Hasta comienzos del siglo XX la violencia imperaba en Venezuela: como si durante la guerra de independencia –de trece años– se hubieran enraizado el odio y el impulso destructor. Las milicias coloniales no se sustituyeron por cuerpos capaces de garantizar la seguridad. Por otro lado, las ambiciones de los próceres y caudillos originaron múltiples pronunciamientos y alzamientos y dos grandes conflictos. Aquellas acciones diezmaron la población e impidieron el progreso. En 1903, Juan Vicente Gómez impuso la paz y luego su gobierno mantuvo el orden y la tranquilidad. De allí la aceptación de su dictadura por los venezolanos. Erradicó el bandidaje y creó un ejército profesional para la defensa nacional y la estabilidad institucional. Esa situación se prolongó después, a pesar de algunos episodios esporádicos de agitación. Es de tomar en cuenta que el país vivía dos procesos de transformación profunda: la emigración campesina y la conversión de la base económica.

Los tiempos de la democracia fueron, casi siempre, pacíficos. En los comienzos la paz se vio alterada por intentos revolucionarios de signos contrarios (militares golpistas o seguidores del castrismo). Después, ocurrieron perturbaciones del orden en algunas ciudades ante problemas específicos. La situación comenzó a cambiar cuando se desató la crisis económica. El desmejoramiento de las condiciones de vida, evidente desde comienzos de los años ochenta, se agravó a finales de la década y provocó las graves protestas de febrero de 1989 (durante las que fueron asesinadas cientos de personas). Durante los años noventa, de gran agitación política, mientras se trataba de superar los problemas económicos y continuaba el empobrecimiento de la población, aumentaron ligeramente los índices de violencia. Según Provea el índice de muertes violentas pasó de 13 por 100.000 hab. en 1990 a 19 en 1998. Desde febrero de 1999, la prédica del nuevo caudillo desató los viejos diablos escondidos.

Desde el comienzo del gobierno de Hugo Chávez se observó un aumento notable en los índices de criminalidad. A pesar de mayores ingresos, resultado de mejores precios del petróleo (que permitieron el establecimiento de “programas sociales”), saltaron las cifras referidas a todos los delitos: en cuanto a los homicidios, se pasó de 19 por 100.000 hab. en 1998, a 25 en 1999, a 39 en 2003 y a 49 en 2007. Al morir “el caudillo” ya era de 74 por 100.000 hab. (entre las más altas del mundo). El incremento, según muchos especialistas, se debió al elogio constante de la violencia por los nuevos gobernantes y a la actitud tolerante de las fuerzas policiales (intervenidas y controladas) frente al delito.
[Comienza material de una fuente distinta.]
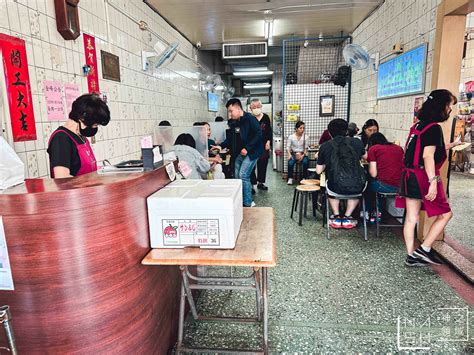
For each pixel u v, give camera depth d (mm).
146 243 1531
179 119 5852
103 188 1271
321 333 1979
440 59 2990
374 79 4918
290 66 7703
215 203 1485
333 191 3484
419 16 3451
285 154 7023
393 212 4090
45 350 1286
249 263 1383
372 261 2932
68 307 1261
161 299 1716
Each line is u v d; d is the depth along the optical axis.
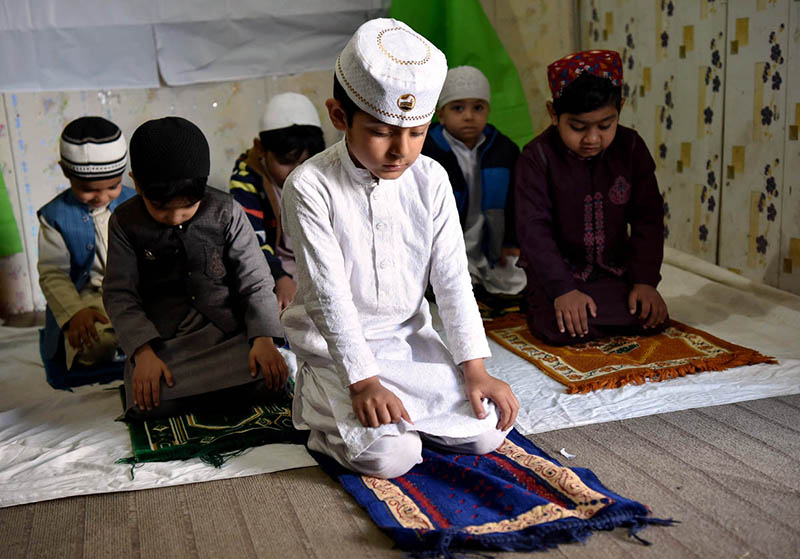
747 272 3.17
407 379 1.81
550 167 2.73
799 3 2.76
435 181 1.86
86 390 2.49
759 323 2.75
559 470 1.69
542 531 1.48
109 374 2.58
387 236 1.84
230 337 2.29
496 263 3.32
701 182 3.39
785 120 2.88
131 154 2.06
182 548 1.56
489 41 3.70
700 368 2.33
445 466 1.76
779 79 2.89
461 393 1.84
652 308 2.64
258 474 1.85
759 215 3.07
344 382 1.74
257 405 2.25
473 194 3.27
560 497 1.62
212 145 3.63
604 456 1.85
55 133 3.42
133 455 1.97
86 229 2.68
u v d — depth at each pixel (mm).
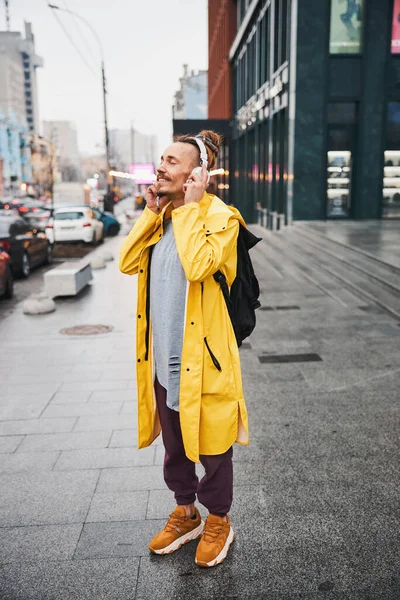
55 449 3818
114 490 3246
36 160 123375
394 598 2320
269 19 21203
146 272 2510
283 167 19281
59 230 19781
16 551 2684
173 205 2428
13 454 3752
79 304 9547
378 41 16266
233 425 2406
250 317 2535
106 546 2713
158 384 2541
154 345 2492
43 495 3205
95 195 52469
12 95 170500
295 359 5773
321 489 3209
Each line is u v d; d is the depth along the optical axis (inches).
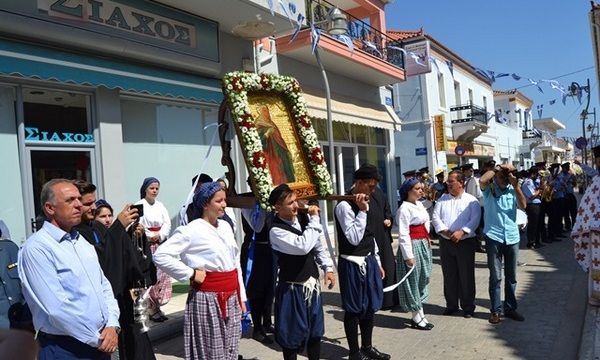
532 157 1557.6
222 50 374.3
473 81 1009.5
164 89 314.0
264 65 426.0
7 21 232.5
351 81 585.3
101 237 149.3
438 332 227.5
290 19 362.3
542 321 235.8
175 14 324.8
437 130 776.9
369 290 188.7
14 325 145.8
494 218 234.4
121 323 154.3
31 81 257.6
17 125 254.1
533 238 453.1
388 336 225.1
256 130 168.4
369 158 641.0
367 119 571.2
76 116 281.4
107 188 288.2
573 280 316.2
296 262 164.2
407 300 232.2
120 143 299.1
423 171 468.4
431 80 792.9
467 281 247.3
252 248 227.5
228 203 176.6
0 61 230.4
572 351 196.9
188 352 149.1
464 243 245.9
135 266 154.2
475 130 893.8
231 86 166.2
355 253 188.4
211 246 146.7
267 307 230.5
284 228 162.7
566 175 534.3
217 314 146.7
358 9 634.8
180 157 349.4
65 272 115.2
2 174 248.4
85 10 268.1
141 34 300.4
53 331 115.3
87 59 271.6
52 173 268.5
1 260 152.2
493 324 235.1
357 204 185.0
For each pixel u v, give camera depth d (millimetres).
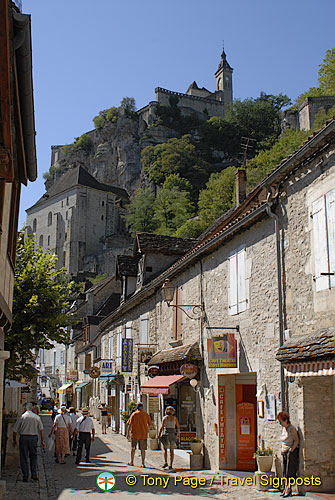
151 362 16922
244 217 11000
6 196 9367
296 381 8836
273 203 10102
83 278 73250
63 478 11445
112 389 27312
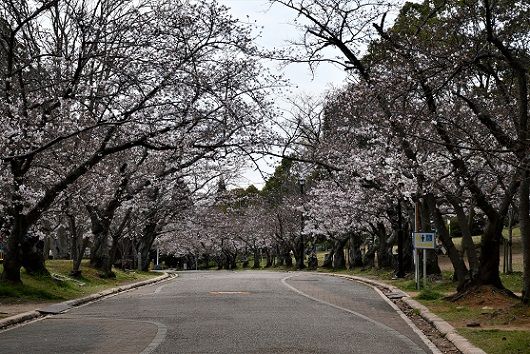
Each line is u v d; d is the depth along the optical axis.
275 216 57.69
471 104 14.72
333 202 37.94
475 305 16.31
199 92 18.08
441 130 14.14
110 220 29.69
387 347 10.05
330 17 17.84
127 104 18.67
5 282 19.73
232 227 60.81
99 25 17.72
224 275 41.06
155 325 12.93
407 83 13.30
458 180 19.70
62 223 30.73
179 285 28.47
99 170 25.94
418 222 24.16
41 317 15.40
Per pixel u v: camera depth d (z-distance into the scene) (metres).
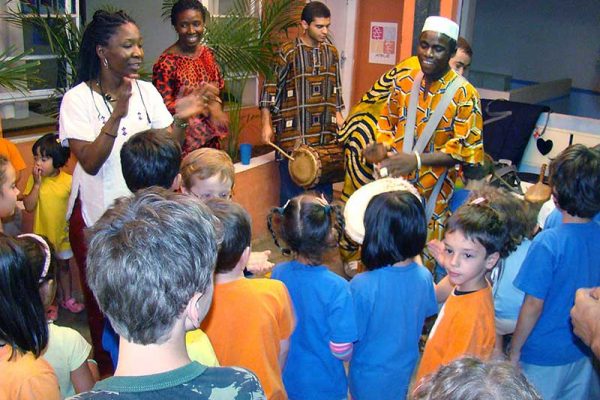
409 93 3.02
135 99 2.43
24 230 3.38
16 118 4.02
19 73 3.21
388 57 5.91
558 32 9.33
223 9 4.97
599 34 8.96
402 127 3.05
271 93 4.26
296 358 1.94
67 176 3.14
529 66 9.71
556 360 1.94
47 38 3.68
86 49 2.33
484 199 2.06
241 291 1.63
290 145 4.32
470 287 1.84
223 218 1.58
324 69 4.25
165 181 1.98
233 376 0.91
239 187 4.38
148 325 0.87
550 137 4.26
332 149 4.18
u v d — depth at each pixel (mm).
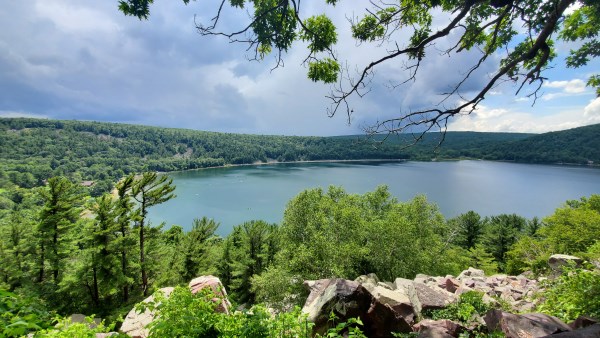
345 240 25203
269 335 3670
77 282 21703
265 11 5711
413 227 24984
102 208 21797
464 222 53062
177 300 3969
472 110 5406
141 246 23828
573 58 6895
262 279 21469
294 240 28469
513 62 5203
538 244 21688
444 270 27594
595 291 5902
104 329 3725
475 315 6898
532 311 7898
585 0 5469
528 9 6125
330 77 6887
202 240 33281
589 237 18312
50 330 3316
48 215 22219
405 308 8039
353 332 3811
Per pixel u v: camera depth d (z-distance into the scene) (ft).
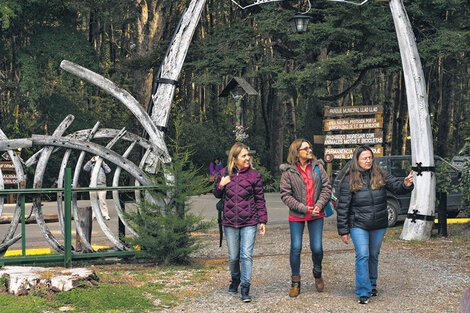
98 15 79.51
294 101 110.73
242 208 20.08
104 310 18.48
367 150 19.77
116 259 28.07
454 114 119.24
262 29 71.87
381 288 21.57
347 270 24.77
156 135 28.53
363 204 19.63
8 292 19.60
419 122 34.06
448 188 35.78
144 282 22.86
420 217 33.86
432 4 69.10
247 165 20.35
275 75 79.41
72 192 26.32
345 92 74.79
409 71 34.30
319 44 69.46
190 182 27.07
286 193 20.30
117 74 102.37
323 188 20.34
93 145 26.76
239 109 59.06
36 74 69.72
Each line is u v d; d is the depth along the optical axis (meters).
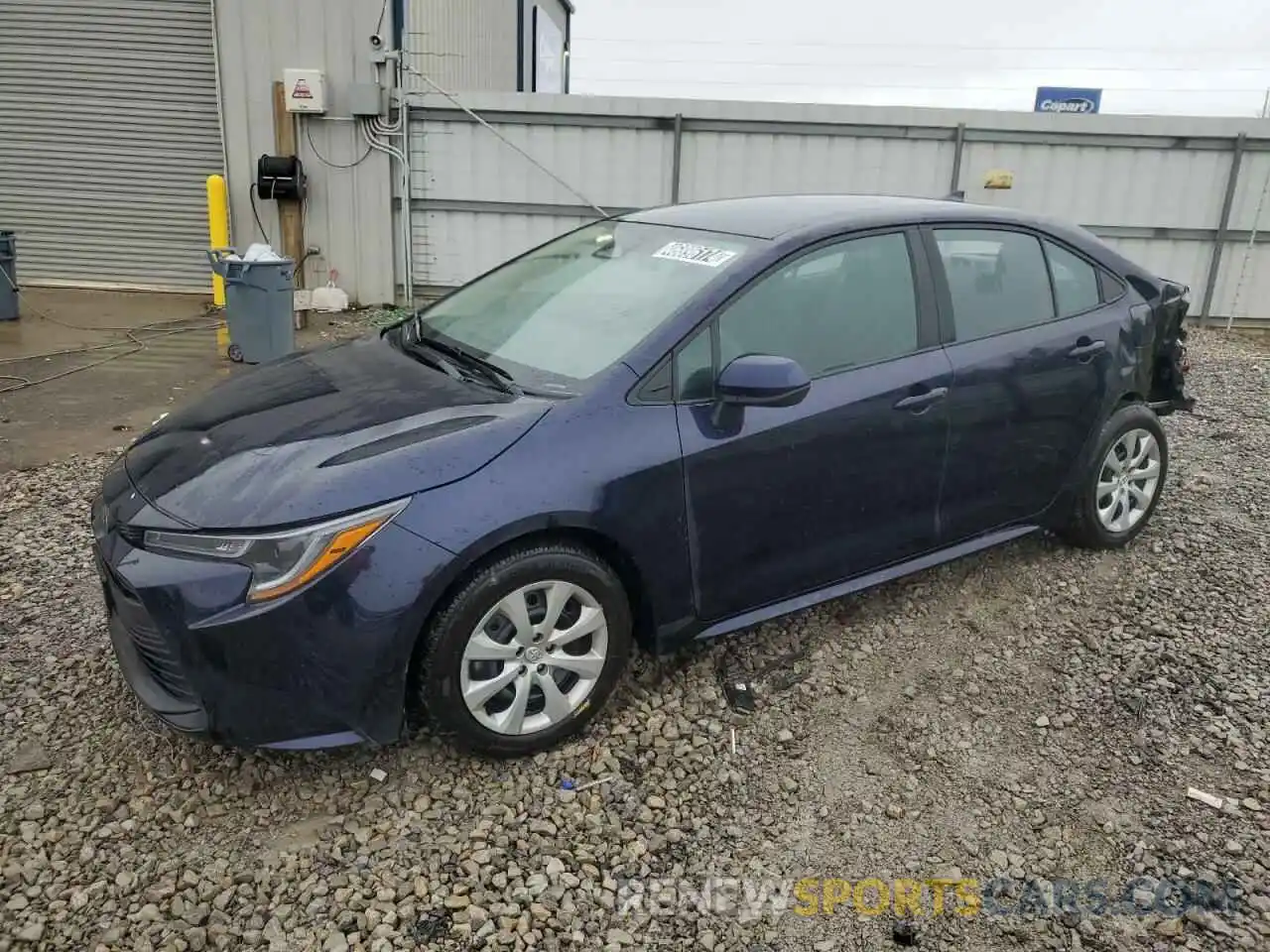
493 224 11.33
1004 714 3.59
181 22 10.94
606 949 2.59
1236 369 9.10
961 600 4.35
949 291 4.07
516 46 19.19
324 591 2.83
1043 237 4.48
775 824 3.04
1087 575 4.58
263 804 3.05
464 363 3.68
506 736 3.17
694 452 3.33
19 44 11.08
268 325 8.17
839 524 3.75
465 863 2.83
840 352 3.74
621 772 3.23
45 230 11.66
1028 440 4.24
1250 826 3.04
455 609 2.98
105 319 10.23
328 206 11.13
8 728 3.34
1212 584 4.50
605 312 3.67
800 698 3.64
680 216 4.23
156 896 2.69
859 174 11.34
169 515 2.99
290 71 10.55
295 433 3.21
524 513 3.01
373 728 2.96
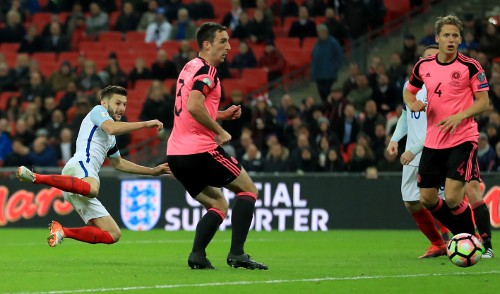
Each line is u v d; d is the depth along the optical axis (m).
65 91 86.69
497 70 72.00
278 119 76.94
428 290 28.11
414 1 85.94
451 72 35.97
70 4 104.44
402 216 64.56
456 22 35.75
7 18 99.81
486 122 68.38
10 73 90.50
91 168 38.34
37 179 35.81
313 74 78.31
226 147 69.75
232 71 84.75
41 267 35.53
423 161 36.91
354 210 65.12
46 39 96.56
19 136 78.19
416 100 35.78
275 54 84.19
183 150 32.56
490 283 29.78
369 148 66.38
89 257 41.81
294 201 65.56
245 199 33.19
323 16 90.19
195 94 31.70
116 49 94.06
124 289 27.75
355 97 74.00
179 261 38.94
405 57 75.94
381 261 38.53
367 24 84.19
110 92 38.81
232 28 90.06
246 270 33.16
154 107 76.38
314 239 55.97
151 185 67.31
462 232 37.50
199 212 66.44
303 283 29.38
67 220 67.81
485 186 62.09
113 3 102.31
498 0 84.44
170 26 93.06
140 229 67.31
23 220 68.56
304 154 67.19
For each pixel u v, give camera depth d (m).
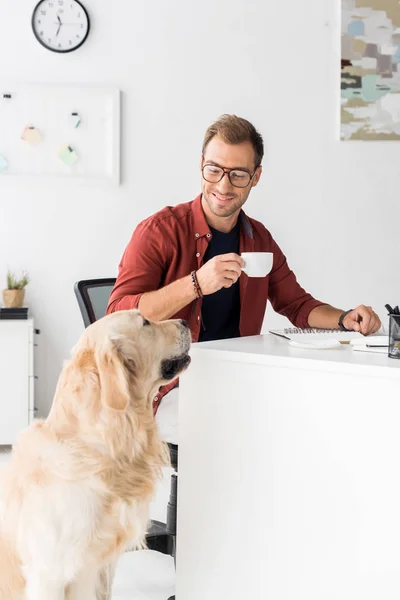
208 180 2.12
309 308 2.37
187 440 1.67
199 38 3.92
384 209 4.15
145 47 3.89
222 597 1.65
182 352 1.65
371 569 1.44
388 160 4.12
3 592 1.52
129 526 1.56
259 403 1.56
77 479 1.47
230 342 1.80
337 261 4.13
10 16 3.78
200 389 1.65
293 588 1.55
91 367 1.51
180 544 1.70
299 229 4.09
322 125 4.05
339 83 4.03
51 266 3.93
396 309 1.53
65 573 1.48
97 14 3.84
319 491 1.50
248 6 3.93
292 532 1.54
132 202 3.96
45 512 1.46
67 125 3.85
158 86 3.91
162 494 3.07
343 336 1.87
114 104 3.86
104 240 3.95
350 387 1.44
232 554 1.63
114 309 2.08
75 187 3.90
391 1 4.01
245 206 4.04
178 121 3.94
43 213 3.89
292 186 4.06
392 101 4.07
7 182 3.85
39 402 3.96
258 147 2.14
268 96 4.00
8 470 1.55
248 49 3.96
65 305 3.95
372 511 1.43
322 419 1.48
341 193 4.10
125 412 1.54
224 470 1.62
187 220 2.21
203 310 2.23
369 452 1.43
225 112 3.97
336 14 4.00
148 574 2.31
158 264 2.16
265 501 1.57
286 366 1.51
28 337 3.64
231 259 1.81
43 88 3.81
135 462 1.57
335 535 1.48
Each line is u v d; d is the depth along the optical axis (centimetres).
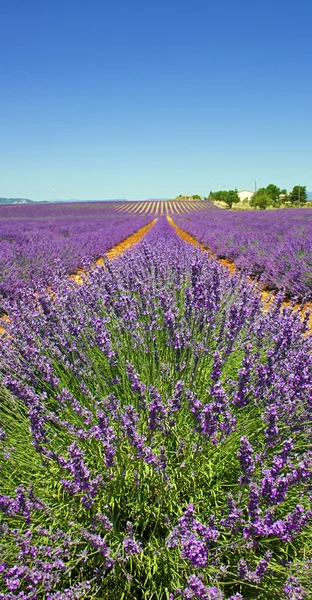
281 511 181
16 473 205
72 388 251
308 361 214
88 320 298
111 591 159
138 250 615
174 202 9131
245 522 161
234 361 287
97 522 160
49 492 188
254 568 156
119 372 271
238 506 173
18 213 4344
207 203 9062
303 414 200
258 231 1638
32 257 970
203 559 133
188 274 443
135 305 318
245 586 162
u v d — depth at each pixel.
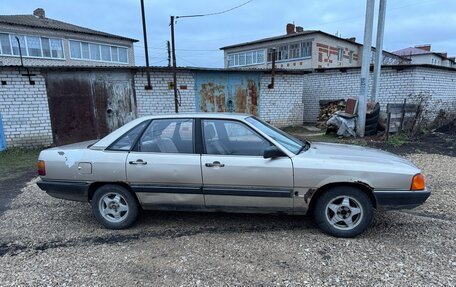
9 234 3.77
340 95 15.36
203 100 12.72
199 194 3.63
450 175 5.98
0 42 22.42
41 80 9.85
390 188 3.35
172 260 3.10
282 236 3.57
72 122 10.49
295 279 2.73
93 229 3.89
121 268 2.97
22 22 24.05
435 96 13.71
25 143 9.83
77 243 3.52
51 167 3.85
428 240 3.41
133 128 3.86
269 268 2.91
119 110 11.23
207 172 3.57
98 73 10.73
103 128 11.02
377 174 3.34
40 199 5.09
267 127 4.01
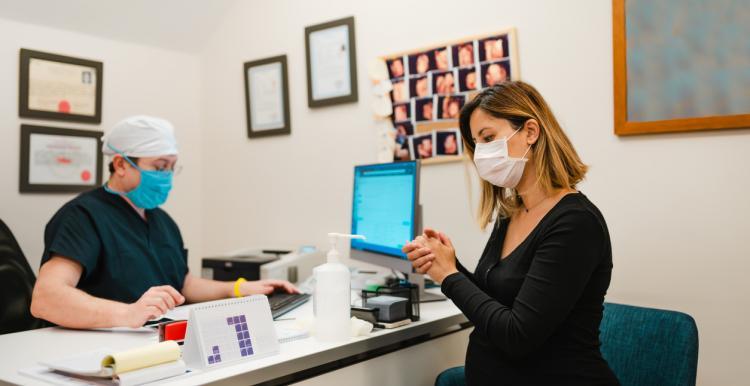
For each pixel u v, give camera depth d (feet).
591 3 6.06
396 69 7.47
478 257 6.81
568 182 3.94
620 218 5.86
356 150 7.98
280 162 8.89
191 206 9.89
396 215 5.65
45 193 8.21
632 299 5.77
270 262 7.33
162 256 6.11
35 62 8.09
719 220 5.32
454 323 5.13
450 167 7.04
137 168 5.77
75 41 8.53
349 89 7.97
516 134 4.02
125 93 9.06
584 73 6.10
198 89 9.99
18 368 3.62
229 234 9.56
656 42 5.63
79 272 5.28
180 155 9.74
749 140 5.18
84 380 3.33
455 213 7.00
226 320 3.68
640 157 5.74
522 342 3.46
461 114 4.42
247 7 9.24
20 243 7.97
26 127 7.99
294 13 8.67
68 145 8.41
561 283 3.43
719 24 5.32
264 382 3.69
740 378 5.21
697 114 5.41
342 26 8.02
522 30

Ambas conductas respondían a la intención del nuevo poder de asegurarse el apoyo de quienes habitaban las grandes barriadas de las ciudades. En realidad, se impuso el miedo y la inseguridad.

A partir de 2013 la situación se hizo incontrolable. A los factores ya mencionados se sumó la caída de la producción petrolera (que causó la incompetencia de los administradores, atribuida falsamente a las sanciones posteriores contra dirigentes del proceso político) y de los ingresos fiscales. Se desató una pavorosa crisis económica (desplome del PIB, hiperinflación) con desastrosos efectos sociales (empobrecimiento, desempleo, hambre, emigración masiva) que aún no se ha superado. Se multiplicaron las cifras del delito, ante la incapacidad de los cuerpos policiales, desmoralizados y desorganizados, bajo comandos militares. Las estadísticas, reveladas por entidades privadas, impresionaron al mundo. De seguidas, la de muertes violentas (según la orgabización no gubernamental OVV):

AñoMuertesTasa*AñoM V.Tasa*
201321.63079201823.04781,4
201424.98082201916.50660,3
201527.87590202011.89145,6
201628.47991.8202111.08140,9
201726.61689202210.73740,4
Total:  202.842

*Por 100.000 habitantes.

La violencia de estos tiempos ha sido impuesta desde el poder. Cierto es que la crisis económica y social (que arrojó a millones en la pobreza) y la crisis política (que produjo desconfianza hacia la democracia) llevaron en los noventa a mayores manifestaciones de violencia. Pero, las cifras, que preocupaban, todavía eran bajas. El incremento posterior – explosivo durante la segunda década del siglo– ha podido evitarse. El país dispuso de recursos para mejorar el ingreso y las condiciones de vida de sus habitantes. Pero se despilfarraron y sobre todo se desviaron para enriquecer a los nuevos dirigentes. Al mismo tiempo, se emplearon la coacción y el atropello como instrumentos de dominación: “Así, ¡así es que se gobierna!”, gritaban los fanáticos cuando se anunciaban medidas coercitivas. Al diálogo sucedió la orden, al debate el acatamiento a los caprichos del jefe, al reclamo la palabra grosera (y discriminatoria). No se gobierna, se manda.

El poder ha alentado la violencia. El régimen, a pesar de sus triunfos iniciales, considera que su legitimidad deriva de las armas, del alzamiento de 1992. Chávez repetía: “Esta es una revolución pacífica, pero armada”. Creen sus dirigentes que en materia de seguridad pública pueden aplicarse los métodos del cuartel (incluido el lenguaje). Es un error: los ciudadanos no están sujetos a obediencia de sargentos; y las funciones policiales son civiles, no militares. Por eso, algunas iniciativas (confiar a la fuerza armada el control del orden o autorizar el uso de armas letales en manifestaciones) han tenido graves consecuencias, como la conversión del agente en delincuente con la complicidad de sus superiores. Miles de venezolanos han sido asesinados en planes para “liberar al pueblo de los malandros”: 34.432 desde 2016 (OVV).

AñoMuertesAñoMuertes
20165.28120204.231
20175.53520213.966
20187.52320222.610
20195.286

 

En pocos casos las autoridades, obligadas –sin requerimiento alguno– a realizar las investigaciones correspondientes, han procedido a actuar. Esa actitud provoca la impunidad y anima al delincuente a cometer otros crímenes. Pocos son condenados y parece que ninguno ha cumplido su pena. En ocasiones, se ha facilitado su huida al exterior. En realidad, deriva de la esencia del régimen: como en todos los totalitarismos, se desprecia la vida y se considera necesaria la muerte de algunos o muchos. Por eso, en Venezuela los jerarcas políticos permiten (¿o promueven?) la violencia y son corresponsables de los asesinatos ejecutados por sus subordinados.